Barnes, dissomiglianza a parte (non è il putto descritto da Wilde, capelli biondi, occhi celesti e labbra scarlatte), più che perso nel vizio ha l’aria di un bambino sorpreso a rubare la marmellata e non lascia trasparire alcunché del percorso disgregatore delineato nel romanzo, quel culto estetico portato alle estreme conseguenze, comportante uno stile di vita dissoluto, volto al puro edonismo, sulla base del capovolto assunto wildiano di vita che imita l’arte.
Il sesso non ha qui alcuna valenza seduttiva, non sforzandosi di ricorrere a simbolismi, il regista lo trasforma in una raggelante esposizione di congiungimenti carnali da catalogo illustrato. Curioso poi, che il ritratto emani sinistri rantolii, si decomponga con tanto di larve e sembri osservare la realtà circostante con sguardo grigio e spento, pedestre allegoria della scissione corpo-anima.
Riuscita l’interpretazione di Firth, al cui Wotton viene data più rilevanza che nel romanzo, vero artefice del percorso libertino di Dorian, con i suoi aforismi esprimenti una trattenuta dissolutezza che sfoga attraverso l’amico, plasmandolo a suo piacimento.
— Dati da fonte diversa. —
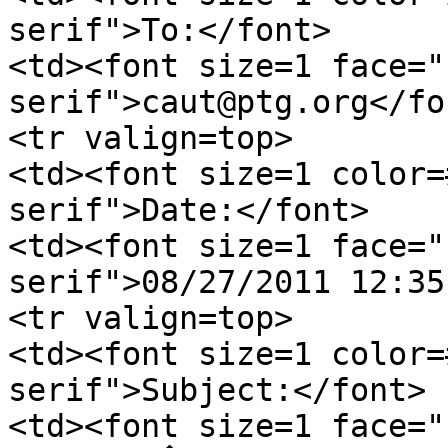
serif">To:</font>
<td><font size=1 face="
serif">caut@ptg.org</fo
<tr valign=top>
<td><font size=1 color=
serif">Date:</font>
<td><font size=1 face="
serif">08/27/2011 12:35
<tr valign=top>
<td><font size=1 color=
serif">Subject:</font>
<td><font size=1 face="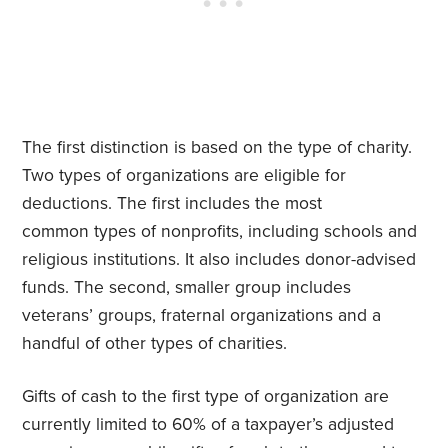
The first distinction is based on the type of charity.
Two types of organizations are eligible for
deductions. The first includes the most
common types of nonprofits, including schools and
religious institutions. It also includes donor-advised
funds. The second, smaller group includes
veterans’ groups, fraternal organizations and a
handful of other types of charities.
Gifts of cash to the first type of organization are
currently limited to 60% of a taxpayer’s adjusted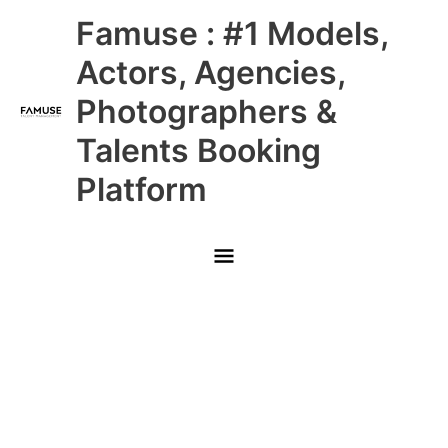
Skip
Main
Famuse : #1 Models,
to
content
Menu
Actors, Agencies,
Photographers &
Talents Booking
Platform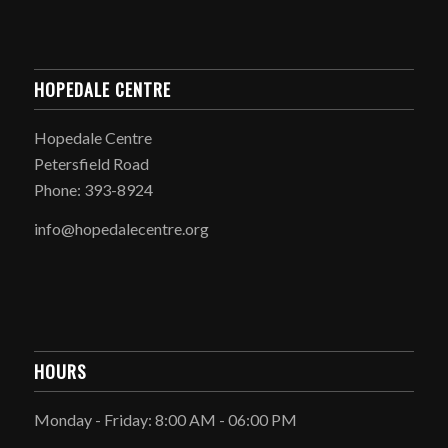
HOPEDALE CENTRE
Hopedale Centre
Petersfield Road
Phone: 393-8924
info@hopedalecentre.org
HOURS
Monday - Friday: 8:00 AM - 06:00 PM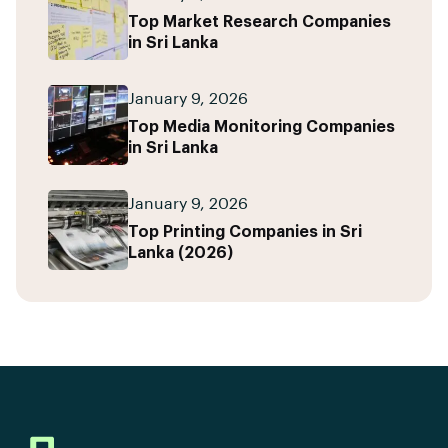
Top Market Research Companies
in Sri Lanka
January 9, 2026
Top Media Monitoring Companies
in Sri Lanka
January 9, 2026
Top Printing Companies in Sri
Lanka (2026)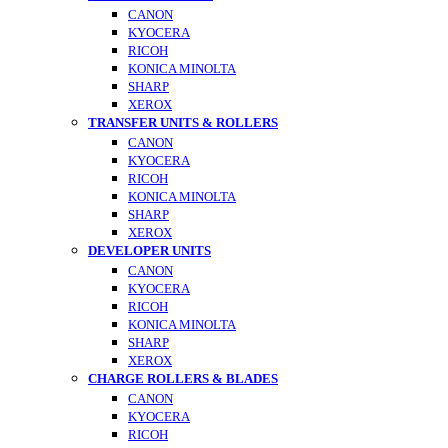
CANON
KYOCERA
RICOH
KONICA MINOLTA
SHARP
XEROX
TRANSFER UNITS & ROLLERS
CANON
KYOCERA
RICOH
KONICA MINOLTA
SHARP
XEROX
DEVELOPER UNITS
CANON
KYOCERA
RICOH
KONICA MINOLTA
SHARP
XEROX
CHARGE ROLLERS & BLADES
CANON
KYOCERA
RICOH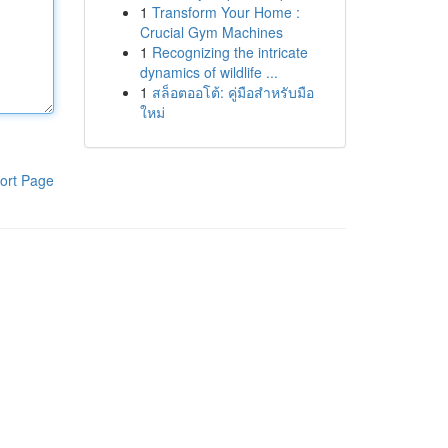
1
Transform Your Home :
Crucial Gym Machines
1
Recognizing the intricate
dynamics of wildlife ...
1
สล็อตออโต้: คู่มือสำหรับมือ
ใหม่
ort Page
A proposito di aforismi, eccone uno giusto per concludere: “Il miglior modo per liberarsi di una tentazione è cedere ad essa”. In tal caso forse si sarebbe dovuto strenuamente desistere dal desiderio di visualizzare un’opera attualizzandola con grevi sovrastrutture ed eccessi manieristici, senza fare affidamento sulla sua lungimirante modernità.